- Also known as: WCL
- Genre: Talk show
- Presented by: Val Warner Ryan Chiaverini
- Country of origin: United States
- Original language: English
- No. of seasons: 10 (2020–2021 Season)
- No. of episodes: 2,000+

Production
- Executive producer: Hank Mendheim
- Production locations: WLS-TV ABC7 Studios, Chicago, Illinois
- Camera setup: Multiple
- Running time: 40-45 minutes
- Production companies: WLS-TV (2011–2021)

Original release
- Network: Syndicated, ABC O&Os and Affiliates
- Release: May 26, 2011 – September 3, 2021

= Windy City Live =

Windy City Live (WCL) is a local daytime talk show that broadcast on WLS-TV in Chicago, Illinois. It premiered on May 26, 2011 as a replacement of The Oprah Winfrey Show which retired that month and is produced by WLS-TV (ABC 7 Chicago). The talk show was filmed in front of a live audience at the ABC7 Studios in the Chicago Loop on State Street. The hosts were Val Warner and Ryan Chiaverini.

In November 2019, Windy City Live aired its 2,000th live episode with multiple special guests and performances. Windy City Live maintained strong viewership ratings, and was nominated for and won numerous Chicago Emmy awards.

On July 21, 2021, WLS-TV cancelled Windy City Live. Production ceased on September 3, 2021. The show morphed into 'Windy City Weekend' a half-hour, weekly addition to ABC7 Eyewitness News at 11am, airing Fridays at 11:30am.

==Concept==
Windy City Live combined talk, entertainment, celebrity guest appearances, localized Chicago interests, and more in a 60-minute show. Original co-hosts Val Warner and Ryan Chiaverini are joined by guest contributors Roe Conn, an American talk radio host, and television producer Hank Mendheim. Ji Suk Yi had also served as a contributor and later co-host of the show until her departure for the Chicago Sun-Times in 2018.

In July 2018, Bonnie Hunt, former host of The Bonnie Hunt Show, co-hosted WCL with Chiaverini while Warner was away on vacation.
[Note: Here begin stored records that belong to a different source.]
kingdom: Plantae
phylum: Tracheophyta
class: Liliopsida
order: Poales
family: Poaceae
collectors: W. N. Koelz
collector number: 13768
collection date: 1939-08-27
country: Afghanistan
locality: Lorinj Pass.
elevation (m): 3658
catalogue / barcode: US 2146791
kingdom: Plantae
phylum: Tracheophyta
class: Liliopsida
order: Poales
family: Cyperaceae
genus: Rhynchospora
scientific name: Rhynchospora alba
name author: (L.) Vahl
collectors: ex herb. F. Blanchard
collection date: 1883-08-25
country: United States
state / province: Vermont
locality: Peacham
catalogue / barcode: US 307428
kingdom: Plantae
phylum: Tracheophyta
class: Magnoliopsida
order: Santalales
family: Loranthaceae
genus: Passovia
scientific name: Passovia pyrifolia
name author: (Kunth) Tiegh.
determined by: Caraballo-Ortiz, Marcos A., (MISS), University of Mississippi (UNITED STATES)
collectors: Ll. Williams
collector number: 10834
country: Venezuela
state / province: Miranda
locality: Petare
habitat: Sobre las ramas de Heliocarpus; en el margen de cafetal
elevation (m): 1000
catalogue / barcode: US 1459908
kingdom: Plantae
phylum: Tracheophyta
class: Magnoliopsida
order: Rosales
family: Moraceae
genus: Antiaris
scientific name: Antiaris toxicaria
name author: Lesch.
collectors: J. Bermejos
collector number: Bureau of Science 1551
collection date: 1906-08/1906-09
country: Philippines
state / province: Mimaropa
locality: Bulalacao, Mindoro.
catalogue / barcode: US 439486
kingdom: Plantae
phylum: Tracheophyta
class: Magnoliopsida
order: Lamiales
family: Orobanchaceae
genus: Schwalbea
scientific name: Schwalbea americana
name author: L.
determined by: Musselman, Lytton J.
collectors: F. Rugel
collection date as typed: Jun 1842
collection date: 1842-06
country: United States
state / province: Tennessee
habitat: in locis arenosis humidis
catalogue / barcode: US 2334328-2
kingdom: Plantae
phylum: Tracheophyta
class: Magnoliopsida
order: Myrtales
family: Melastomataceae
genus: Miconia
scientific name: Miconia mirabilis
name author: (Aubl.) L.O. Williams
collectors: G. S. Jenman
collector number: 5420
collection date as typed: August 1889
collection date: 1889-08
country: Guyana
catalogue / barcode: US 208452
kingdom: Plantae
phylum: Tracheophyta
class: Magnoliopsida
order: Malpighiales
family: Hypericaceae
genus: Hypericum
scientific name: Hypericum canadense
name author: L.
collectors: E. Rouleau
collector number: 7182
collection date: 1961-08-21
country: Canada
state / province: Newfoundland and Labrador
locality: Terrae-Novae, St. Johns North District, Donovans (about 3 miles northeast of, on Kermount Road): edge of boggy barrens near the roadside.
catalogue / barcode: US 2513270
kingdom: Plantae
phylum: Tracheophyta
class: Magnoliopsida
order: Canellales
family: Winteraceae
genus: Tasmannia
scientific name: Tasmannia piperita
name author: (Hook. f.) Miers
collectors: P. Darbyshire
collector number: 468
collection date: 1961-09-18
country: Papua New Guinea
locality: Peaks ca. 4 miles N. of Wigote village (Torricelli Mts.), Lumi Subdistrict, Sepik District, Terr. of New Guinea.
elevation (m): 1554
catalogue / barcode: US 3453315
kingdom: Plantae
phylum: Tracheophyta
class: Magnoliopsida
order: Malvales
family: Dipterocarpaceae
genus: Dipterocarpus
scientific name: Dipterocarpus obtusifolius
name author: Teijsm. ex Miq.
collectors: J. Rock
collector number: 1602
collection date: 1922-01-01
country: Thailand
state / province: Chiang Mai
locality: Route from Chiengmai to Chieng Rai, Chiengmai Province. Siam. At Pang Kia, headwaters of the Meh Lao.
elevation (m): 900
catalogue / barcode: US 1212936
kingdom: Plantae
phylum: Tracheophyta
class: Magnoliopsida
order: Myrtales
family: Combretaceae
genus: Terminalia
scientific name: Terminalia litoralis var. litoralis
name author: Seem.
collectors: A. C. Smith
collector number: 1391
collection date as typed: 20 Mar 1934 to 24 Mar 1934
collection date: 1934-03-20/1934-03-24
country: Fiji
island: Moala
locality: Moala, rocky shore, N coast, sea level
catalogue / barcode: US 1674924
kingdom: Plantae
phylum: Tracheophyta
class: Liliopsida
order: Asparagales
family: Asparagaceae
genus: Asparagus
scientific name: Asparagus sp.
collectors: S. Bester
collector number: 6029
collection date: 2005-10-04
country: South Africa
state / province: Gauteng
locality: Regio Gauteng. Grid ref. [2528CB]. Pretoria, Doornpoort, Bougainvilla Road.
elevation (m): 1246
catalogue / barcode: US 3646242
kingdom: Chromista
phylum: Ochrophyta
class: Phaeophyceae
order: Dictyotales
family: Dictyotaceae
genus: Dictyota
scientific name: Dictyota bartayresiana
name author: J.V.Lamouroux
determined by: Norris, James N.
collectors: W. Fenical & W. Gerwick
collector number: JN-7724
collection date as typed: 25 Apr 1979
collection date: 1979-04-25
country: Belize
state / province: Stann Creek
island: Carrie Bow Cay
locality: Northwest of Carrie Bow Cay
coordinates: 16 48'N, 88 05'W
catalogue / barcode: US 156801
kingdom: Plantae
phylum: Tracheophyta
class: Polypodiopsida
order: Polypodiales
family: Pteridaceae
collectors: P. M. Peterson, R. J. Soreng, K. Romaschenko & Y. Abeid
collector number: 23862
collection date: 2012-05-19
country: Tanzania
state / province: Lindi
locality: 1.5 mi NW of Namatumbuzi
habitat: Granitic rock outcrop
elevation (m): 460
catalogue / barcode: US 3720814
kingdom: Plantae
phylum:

===Celebrity appearances===
Through the years, celebrity and special guest visits on Windy City Live have included: Anthony Anderson, Chance The Rapper, Chloe Lukasiak, Dan Abrams, David Muir, Diane Sawyer, Tory Burch, Jenifer Lewis, Valerie Jarrett, LaVar Ball, Masi Oka, G Eazy, Rick Bayless, Garry McCarthy, Shea Couleé, Sinbad, Nick Cannon, Jay Pharoah, Brett Eldredge, Kevin Hart, Mr. T, Michael Pfleger, Carla Hall, Chris Redd, Rahm Emanuel, Pat Quinn, Jennifer Hudson, Brian Urlacher, Martha Stewart, Jimmy Kimmel, Rosie O'Donnell, Martha Wash, and more.

On 13 November 2018, Michelle Obama previewed her newest book, Becoming, in an interview with Warner on the show. The Chicago interview took place the same day her national book tour kicked off at the United Center with Oprah.

==Production==
The show was filmed in front of a live audience weekdays at 1 p.m. CDT based at ABC7 Studios in the Chicago Loop. The running time is between 40–45 minutes per episode. Matt Knutson has been the executive producer since 2015.

The Windy City Live set was once home of The Oprah Winfrey Show until 1988, before it moved to Harpo Studios in West Loop, Chicago. Following the end of Oprah in 2011, Windy City Live initially replaced the 9 a.m. CDT time slot in Chicago on WLS-TV.

==Reception==
In its tenth season, Windy City Lives early ratings peaked at viewership of over 105,000 Chicago households per episode. Viewership remained steady with strong ratings among women 25 to 54.

In 2016, Windy City Live won a Chicago/Midwest Emmy in the program category of best interview/discussion. The following year, Ryan Chiaverini won a Chicago/Midwest Emmy award for best Program Host/Moderator in his role on the series. It is the talk show's fifth Emmy award overall.